* [Task objective] Nothing is needed except the lines below that run from the one with "[781,626,894,639] non existent." through the one with "(1045, 144) none", repeated exactly.

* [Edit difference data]
.....

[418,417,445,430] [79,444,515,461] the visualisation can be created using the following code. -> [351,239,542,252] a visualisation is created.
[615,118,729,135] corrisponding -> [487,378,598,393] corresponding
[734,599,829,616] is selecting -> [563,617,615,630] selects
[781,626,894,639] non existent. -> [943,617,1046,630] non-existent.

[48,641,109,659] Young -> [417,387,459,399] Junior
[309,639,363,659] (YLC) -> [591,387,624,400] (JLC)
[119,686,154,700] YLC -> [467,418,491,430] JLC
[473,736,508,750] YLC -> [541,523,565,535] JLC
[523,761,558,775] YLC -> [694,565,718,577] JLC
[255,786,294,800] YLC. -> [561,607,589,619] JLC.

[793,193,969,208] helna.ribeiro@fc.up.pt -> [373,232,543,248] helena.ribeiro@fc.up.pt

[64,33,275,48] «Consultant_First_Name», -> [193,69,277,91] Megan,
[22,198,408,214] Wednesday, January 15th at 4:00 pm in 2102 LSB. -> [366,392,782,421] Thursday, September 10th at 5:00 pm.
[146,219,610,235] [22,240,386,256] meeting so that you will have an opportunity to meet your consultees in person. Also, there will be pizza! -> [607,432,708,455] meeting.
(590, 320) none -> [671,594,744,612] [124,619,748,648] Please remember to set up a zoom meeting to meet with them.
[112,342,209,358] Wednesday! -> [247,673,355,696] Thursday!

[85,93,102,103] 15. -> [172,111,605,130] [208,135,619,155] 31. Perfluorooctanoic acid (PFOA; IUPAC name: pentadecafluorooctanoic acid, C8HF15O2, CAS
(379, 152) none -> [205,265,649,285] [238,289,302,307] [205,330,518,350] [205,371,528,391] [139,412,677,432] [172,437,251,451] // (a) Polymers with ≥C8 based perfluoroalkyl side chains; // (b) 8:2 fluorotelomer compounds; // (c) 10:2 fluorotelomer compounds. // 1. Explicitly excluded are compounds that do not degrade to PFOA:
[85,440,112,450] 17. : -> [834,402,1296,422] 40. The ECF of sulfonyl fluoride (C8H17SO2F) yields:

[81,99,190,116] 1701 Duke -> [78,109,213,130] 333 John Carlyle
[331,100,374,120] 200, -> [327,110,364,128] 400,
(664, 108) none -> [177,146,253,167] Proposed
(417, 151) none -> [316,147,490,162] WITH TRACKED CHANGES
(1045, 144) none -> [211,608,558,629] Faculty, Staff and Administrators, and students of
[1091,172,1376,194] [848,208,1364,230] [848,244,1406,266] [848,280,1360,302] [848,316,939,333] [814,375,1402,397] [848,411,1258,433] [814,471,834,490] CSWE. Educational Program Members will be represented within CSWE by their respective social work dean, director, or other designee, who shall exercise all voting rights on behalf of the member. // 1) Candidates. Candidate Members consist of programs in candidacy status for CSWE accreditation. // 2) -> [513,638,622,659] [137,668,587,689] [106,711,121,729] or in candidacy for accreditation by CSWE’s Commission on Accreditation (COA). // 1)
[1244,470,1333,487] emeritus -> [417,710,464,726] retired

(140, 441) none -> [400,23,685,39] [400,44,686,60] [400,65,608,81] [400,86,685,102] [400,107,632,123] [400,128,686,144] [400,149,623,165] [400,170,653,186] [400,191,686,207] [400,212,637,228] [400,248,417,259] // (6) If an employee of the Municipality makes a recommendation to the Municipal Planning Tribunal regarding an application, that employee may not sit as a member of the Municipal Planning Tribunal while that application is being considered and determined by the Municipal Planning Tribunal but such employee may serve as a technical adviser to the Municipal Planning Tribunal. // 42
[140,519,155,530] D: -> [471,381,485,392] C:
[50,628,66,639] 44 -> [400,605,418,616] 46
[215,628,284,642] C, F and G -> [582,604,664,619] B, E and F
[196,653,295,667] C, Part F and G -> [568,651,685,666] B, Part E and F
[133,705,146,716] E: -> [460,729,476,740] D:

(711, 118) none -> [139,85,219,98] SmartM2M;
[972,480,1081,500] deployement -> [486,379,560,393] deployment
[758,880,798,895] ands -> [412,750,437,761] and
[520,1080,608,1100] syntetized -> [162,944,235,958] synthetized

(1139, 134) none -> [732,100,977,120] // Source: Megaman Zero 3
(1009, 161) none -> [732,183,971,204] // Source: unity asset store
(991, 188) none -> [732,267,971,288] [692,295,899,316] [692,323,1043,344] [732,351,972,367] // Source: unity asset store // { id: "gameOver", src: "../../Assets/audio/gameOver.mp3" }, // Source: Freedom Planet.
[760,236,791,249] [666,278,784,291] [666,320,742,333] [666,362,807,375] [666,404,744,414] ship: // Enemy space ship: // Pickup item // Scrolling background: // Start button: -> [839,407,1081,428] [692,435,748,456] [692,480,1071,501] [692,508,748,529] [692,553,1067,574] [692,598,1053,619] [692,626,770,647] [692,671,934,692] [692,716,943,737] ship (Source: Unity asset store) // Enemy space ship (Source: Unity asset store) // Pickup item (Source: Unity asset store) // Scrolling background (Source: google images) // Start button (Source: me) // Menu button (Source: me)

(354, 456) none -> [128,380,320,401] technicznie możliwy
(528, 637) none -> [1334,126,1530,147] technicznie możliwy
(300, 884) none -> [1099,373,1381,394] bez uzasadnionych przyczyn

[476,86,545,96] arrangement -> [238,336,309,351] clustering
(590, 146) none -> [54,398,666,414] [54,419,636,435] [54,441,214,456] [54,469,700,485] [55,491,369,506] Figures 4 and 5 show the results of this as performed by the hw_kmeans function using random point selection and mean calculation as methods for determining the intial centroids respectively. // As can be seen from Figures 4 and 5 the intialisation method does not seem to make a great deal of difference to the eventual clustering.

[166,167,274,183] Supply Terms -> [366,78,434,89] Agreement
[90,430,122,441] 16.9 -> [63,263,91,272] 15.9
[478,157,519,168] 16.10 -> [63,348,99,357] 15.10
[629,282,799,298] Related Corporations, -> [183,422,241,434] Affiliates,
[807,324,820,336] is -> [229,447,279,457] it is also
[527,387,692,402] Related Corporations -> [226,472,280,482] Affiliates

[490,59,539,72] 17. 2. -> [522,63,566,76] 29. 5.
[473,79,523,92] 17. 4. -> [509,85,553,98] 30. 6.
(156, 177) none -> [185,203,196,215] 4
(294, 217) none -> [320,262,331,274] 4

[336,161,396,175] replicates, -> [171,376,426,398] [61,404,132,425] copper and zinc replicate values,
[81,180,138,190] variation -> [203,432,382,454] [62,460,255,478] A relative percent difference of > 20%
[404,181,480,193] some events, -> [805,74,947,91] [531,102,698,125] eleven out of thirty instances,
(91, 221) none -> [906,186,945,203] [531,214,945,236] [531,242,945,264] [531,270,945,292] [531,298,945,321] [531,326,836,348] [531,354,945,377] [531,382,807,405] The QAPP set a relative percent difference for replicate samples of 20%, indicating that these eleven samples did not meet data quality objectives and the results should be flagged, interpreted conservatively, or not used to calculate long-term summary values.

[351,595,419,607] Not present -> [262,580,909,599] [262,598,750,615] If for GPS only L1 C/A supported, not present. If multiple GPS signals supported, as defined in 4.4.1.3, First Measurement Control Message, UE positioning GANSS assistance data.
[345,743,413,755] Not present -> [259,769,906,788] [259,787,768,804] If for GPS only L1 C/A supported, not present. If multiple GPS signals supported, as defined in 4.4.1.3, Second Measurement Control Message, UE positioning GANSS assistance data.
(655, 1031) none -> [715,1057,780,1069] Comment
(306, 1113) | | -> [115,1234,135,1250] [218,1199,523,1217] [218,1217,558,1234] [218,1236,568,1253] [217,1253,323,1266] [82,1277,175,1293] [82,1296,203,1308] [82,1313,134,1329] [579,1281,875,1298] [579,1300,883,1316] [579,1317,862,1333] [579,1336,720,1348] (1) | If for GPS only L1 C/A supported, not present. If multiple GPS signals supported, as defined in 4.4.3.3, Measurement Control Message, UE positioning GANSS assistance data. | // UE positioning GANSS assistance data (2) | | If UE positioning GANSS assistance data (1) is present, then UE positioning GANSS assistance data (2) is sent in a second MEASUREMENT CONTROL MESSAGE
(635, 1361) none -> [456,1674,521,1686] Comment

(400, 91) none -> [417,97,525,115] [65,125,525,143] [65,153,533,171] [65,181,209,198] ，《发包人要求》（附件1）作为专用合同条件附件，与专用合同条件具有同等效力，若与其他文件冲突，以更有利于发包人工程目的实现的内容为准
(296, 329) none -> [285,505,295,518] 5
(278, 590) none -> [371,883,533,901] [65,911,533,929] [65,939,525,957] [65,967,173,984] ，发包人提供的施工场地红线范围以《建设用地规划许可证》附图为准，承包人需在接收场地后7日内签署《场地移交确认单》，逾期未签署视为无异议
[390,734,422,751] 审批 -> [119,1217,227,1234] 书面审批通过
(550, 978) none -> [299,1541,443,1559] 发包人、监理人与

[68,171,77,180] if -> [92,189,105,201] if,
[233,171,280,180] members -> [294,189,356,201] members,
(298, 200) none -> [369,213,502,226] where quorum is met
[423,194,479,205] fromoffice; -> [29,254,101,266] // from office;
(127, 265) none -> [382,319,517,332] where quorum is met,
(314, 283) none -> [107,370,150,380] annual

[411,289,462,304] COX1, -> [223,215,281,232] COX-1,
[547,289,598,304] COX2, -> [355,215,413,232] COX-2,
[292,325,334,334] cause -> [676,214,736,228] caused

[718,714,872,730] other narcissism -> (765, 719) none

.....

* [Output below]
[781,626,894,639] non existent. -> [943,617,1046,630] non-existent.

[48,641,109,659] Young -> [417,387,459,399] Junior
[309,639,363,659] (YLC) -> [591,387,624,400] (JLC)
[119,686,154,700] YLC -> [467,418,491,430] JLC
[473,736,508,750] YLC -> [541,523,565,535] JLC
[523,761,558,775] YLC -> [694,565,718,577] JLC
[255,786,294,800] YLC. -> [561,607,589,619] JLC.

[793,193,969,208] helna.ribeiro@fc.up.pt -> [373,232,543,248] helena.ribeiro@fc.up.pt

[64,33,275,48] «Consultant_First_Name», -> [193,69,277,91] Megan,
[22,198,408,214] Wednesday, January 15th at 4:00 pm in 2102 LSB. -> [366,392,782,421] Thursday, September 10th at 5:00 pm.
[146,219,610,235] [22,240,386,256] meeting so that you will have an opportunity to meet your consultees in person. Also, there will be pizza! -> [607,432,708,455] meeting.
(590, 320) none -> [671,594,744,612] [124,619,748,648] Please remember to set up a zoom meeting to meet with them.
[112,342,209,358] Wednesday! -> [247,673,355,696] Thursday!

[85,93,102,103] 15. -> [172,111,605,130] [208,135,619,155] 31. Perfluorooctanoic acid (PFOA; IUPAC name: pentadecafluorooctanoic acid, C8HF15O2, CAS
(379, 152) none -> [205,265,649,285] [238,289,302,307] [205,330,518,350] [205,371,528,391] [139,412,677,432] [172,437,251,451] // (a) Polymers with ≥C8 based perfluoroalkyl side chains; // (b) 8:2 fluorotelomer compounds; // (c) 10:2 fluorotelomer compounds. // 1. Explicitly excluded are compounds that do not degrade to PFOA:
[85,440,112,450] 17. : -> [834,402,1296,422] 40. The ECF of sulfonyl fluoride (C8H17SO2F) yields:

[81,99,190,116] 1701 Duke -> [78,109,213,130] 333 John Carlyle
[331,100,374,120] 200, -> [327,110,364,128] 400,
(664, 108) none -> [177,146,253,167] Proposed
(417, 151) none -> [316,147,490,162] WITH TRACKED CHANGES
(1045, 144) none -> [211,608,558,629] Faculty, Staff and Administrators, and students of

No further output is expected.